Samurai adopted by Miyamoto Musashi (1612–1678)

Miyamoto Iori (宮本 伊織) was a samurai during the Edo period of Japan. Iori was an adopted son of legendary ronin Miyamoto Musashi.

==Early life==
Iori was the adopted son of Miyamoto Musashi. He was adopted at the age of 11 by the master swordsman in 1623, when his adoptive father was 39 and living in Edo. The genealogy of Iori's grandson states that Iori was Musashi's nephew from his eldest brother.

==Career==
Iori was a vassal of Ogasawara Tadazane, a Japanese samurai daimyō of the early Edo period. Iori's rise under Ogasawara's service was exceptionally fast. Iori entered at age 15 as a page and soon after, he became an official vassal. By 1632, Iori received 2500 koku and became one of Ogasawara's principal vassals. By 1638, his salary was increased by 1500 koku because of his efforts during the siege of Shimabara. At only 26, he had become Ogasawara's highest ranked vassal.

==Cultural depictions==

- Miyamoto Iori is the main character of the Action-RPG Fate/Samurai Remnant.
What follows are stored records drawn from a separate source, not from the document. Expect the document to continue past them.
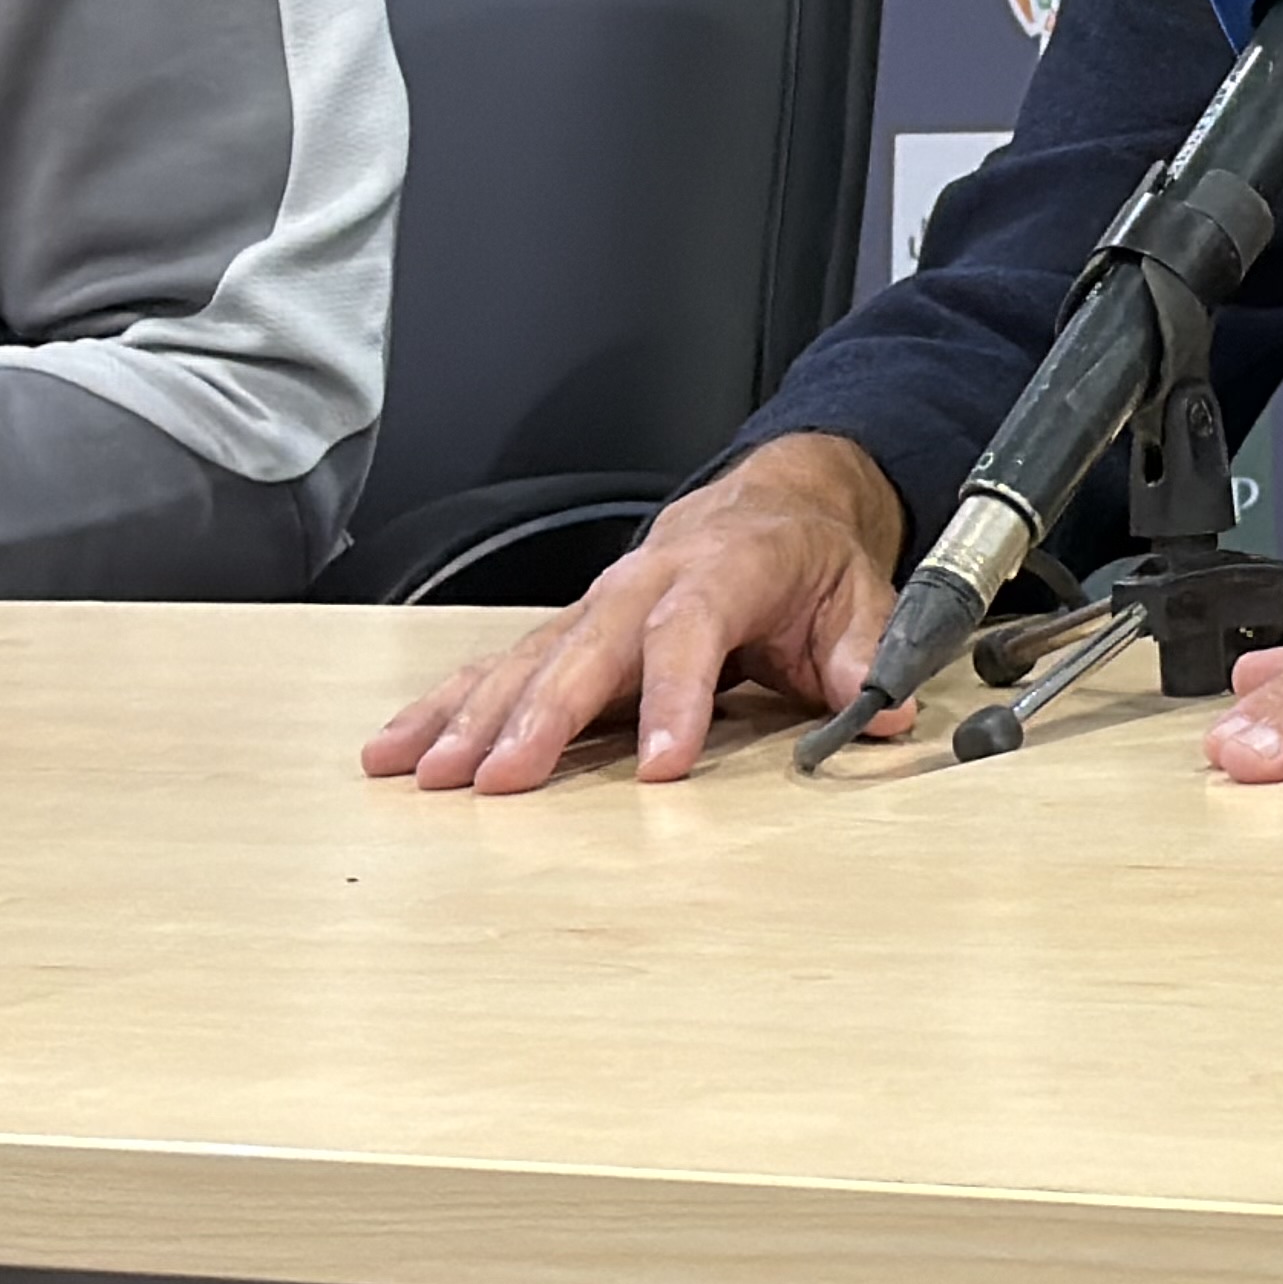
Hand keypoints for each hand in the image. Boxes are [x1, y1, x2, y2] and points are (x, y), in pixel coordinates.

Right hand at [360, 432, 908, 793]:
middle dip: (542, 715)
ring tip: (429, 774)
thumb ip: (867, 653)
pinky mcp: (564, 633)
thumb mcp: (859, 596)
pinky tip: (397, 750)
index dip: (677, 696)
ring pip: (527, 660)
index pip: (694, 630)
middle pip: (588, 648)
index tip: (663, 764)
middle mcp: (645, 584)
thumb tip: (885, 709)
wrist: (771, 505)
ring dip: (474, 717)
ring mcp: (596, 607)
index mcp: (724, 569)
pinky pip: (496, 668)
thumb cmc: (808, 559)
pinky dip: (443, 707)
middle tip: (502, 778)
Set in the Fate/Stay Night multiverse in a timeline where in the 1650s, an imitation of the Holy Grail War known as the Waxing Moon Ritual is created in Japan which brings many mages and their spirit servants to the city of Edo to claim the wish from the Waxing Moon. Iori was one of Koei Tecmo's requested Servants, but when Kinoko Nasu saw Iori on their list of requests he said that they would only do Iori if he was the protagonist.